Table 4. Efficacy results from the FIRST, MAIA and SWOG S0777 trials^12,14,15

Safety

• Grade 3–4 AEs with Rd were in line with the known safety profiles for the regimen (Table 5)
• More patients discontinued treatment with R due to AEs in the FIRST trial compared to MAIA and SWOG S0777, though there were no differences in the starting dose of R between the FIRST and MAIA trials (Table 6)
• Patients stayed on treatment for longer in the MAIA trial (Table 6) which may reflect increased physician experience at the time of study

Table 5. Select grade 3–4 AEs affecting ≥ 5% of patients on study^5,12,14

Dr Manier concluded that Rd provided a consistent benefit across the three phase III trials evaluated, with median PFS exceeding two years and OS exceeding five years. No new safety signals were identified in MAIA or SWOG S0777.

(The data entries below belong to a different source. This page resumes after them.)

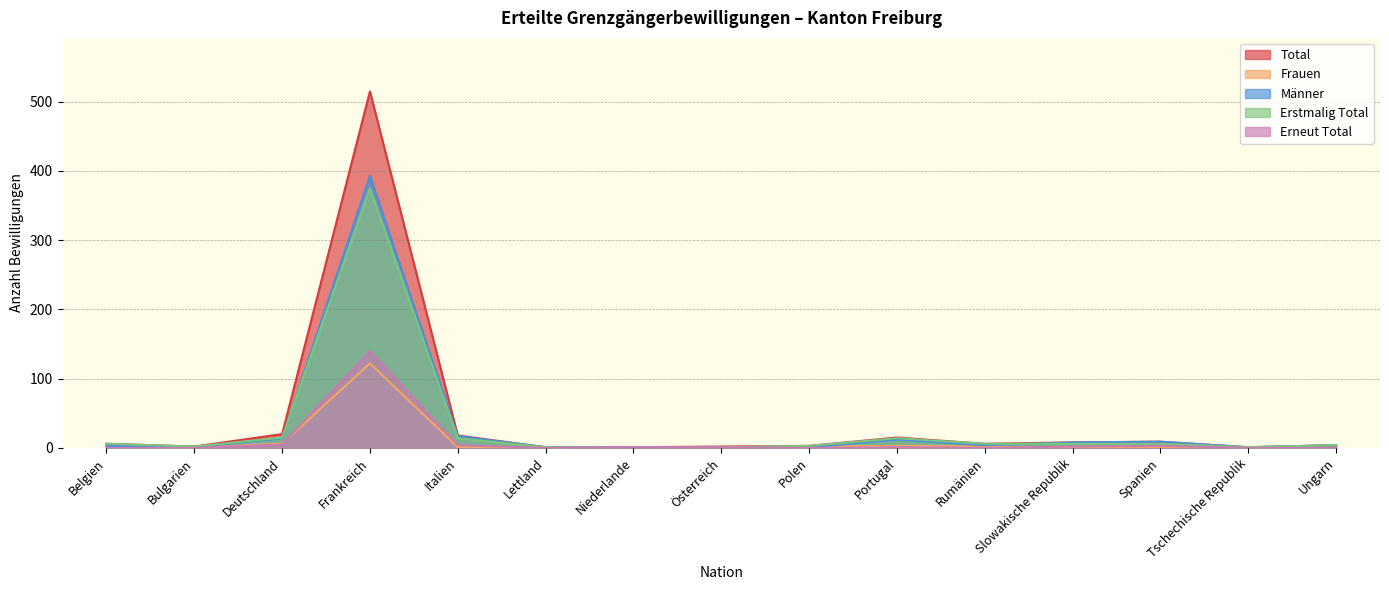

How many lines are shown in the chart?

5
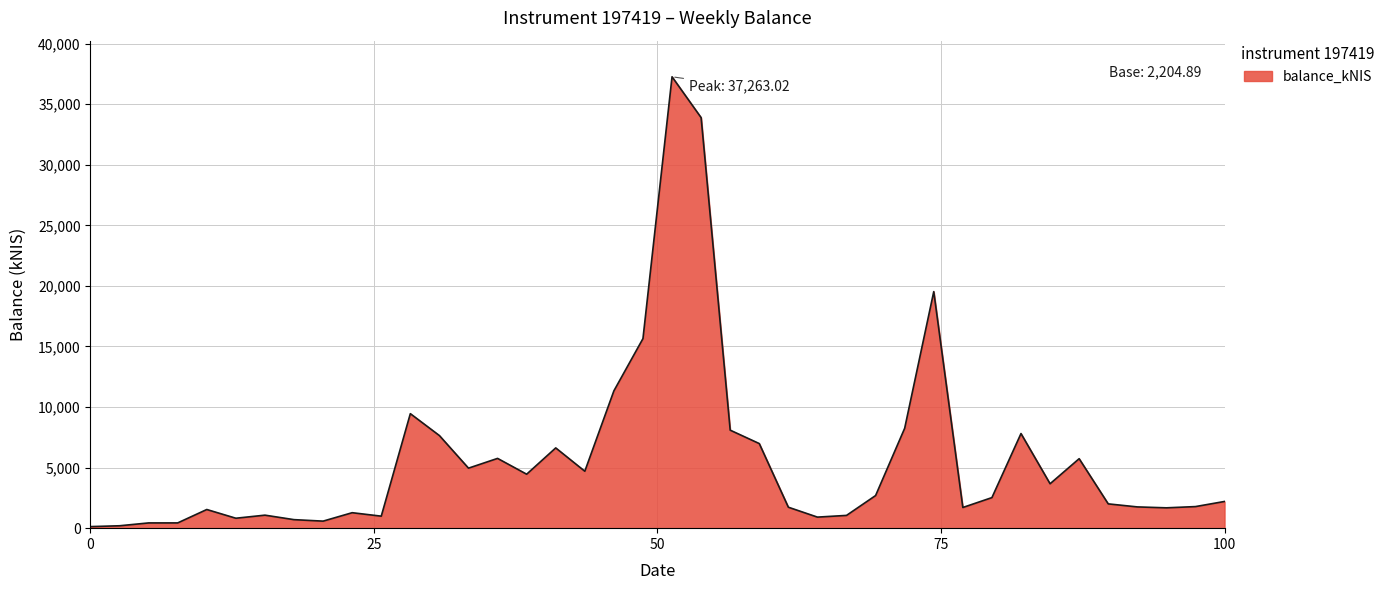

How many lines are shown in the chart?

1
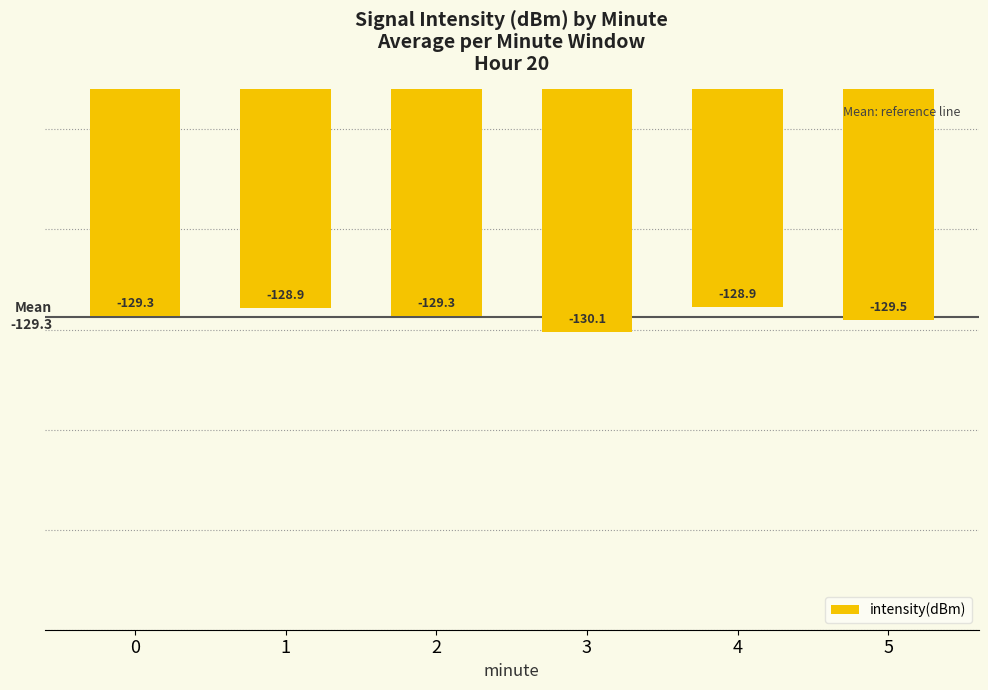

What is the maximum value shown in the chart?

-128.9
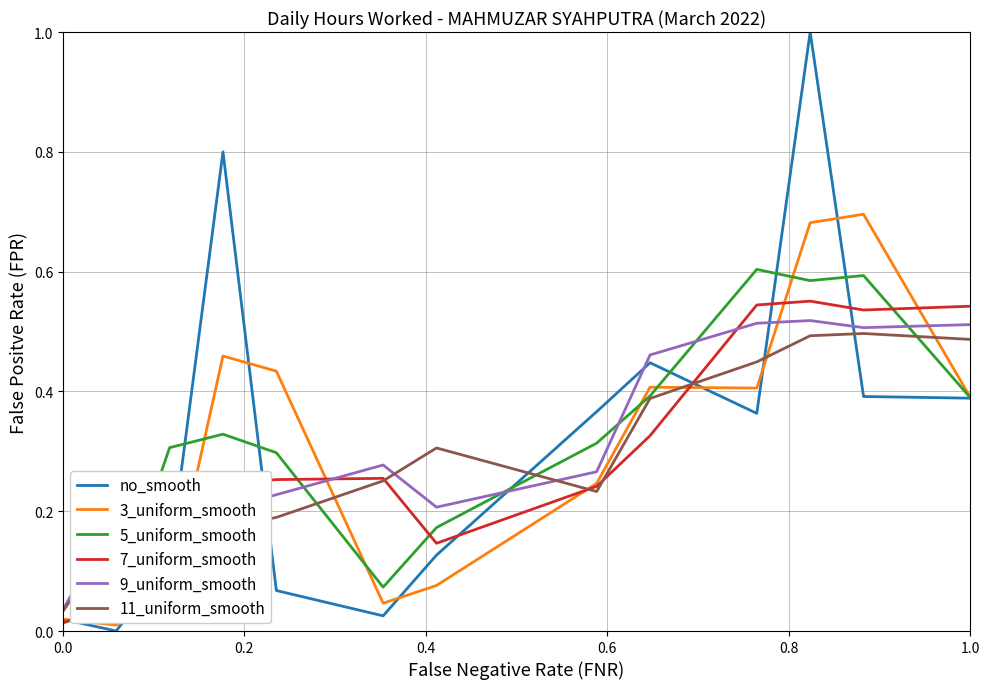

Which series has the largest range (max minus min)?

no_smooth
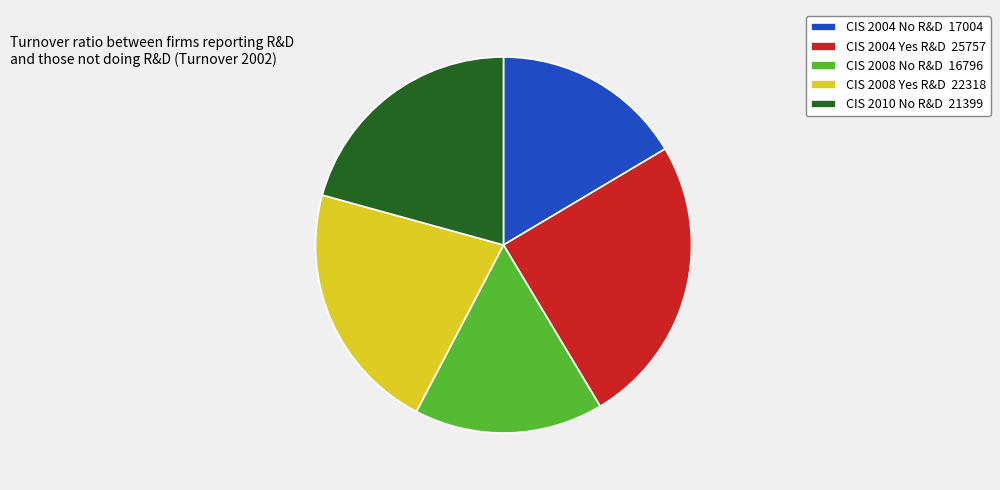

True or false: CIS 2008 No R&D 16796 accounts for 10% of the total.

False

The meta-analysis performed by Dr Manier and colleagues support the European Myeloma Network, European Society of Medical Oncology (ESMO) and National Comprehensive Cancer Network (NCCN®) recommendations that Rd is used as frontline SOC. It also supports the investigation of Rd in novel combinations such as dara-Rd and dara-VRd.

Conclusion

These presentations highlight the vast availability of induction regimens for the treatment of NDMM, in both the TE and TI setting, as well as how many new combinations are under investigation. The addition of mAbs to traditional doublet and triplet backbones will likely become the SOC regimens, though this will vary in each specific patient scenario, with further data required to reach a consensus. In the meantime, traditional induction regimens, such as Rd and VRd, continue to prove efficacious in meta-analyses and population-based studies.